Work instruction >> Identify each line of the rows that contains the word "half", matching case exactly, and copy those lines.

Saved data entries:

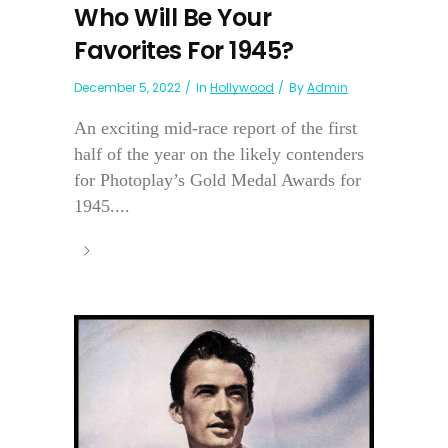
Who Will Be Your
Favorites For 1945?
December 5, 2022
In
Hollywood
By
Admin
An exciting mid-race report of the first
half of the year on the likely contenders
for Photoplay’s Gold Medal Awards for
1945....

Response below >>
half of the year on the likely contenders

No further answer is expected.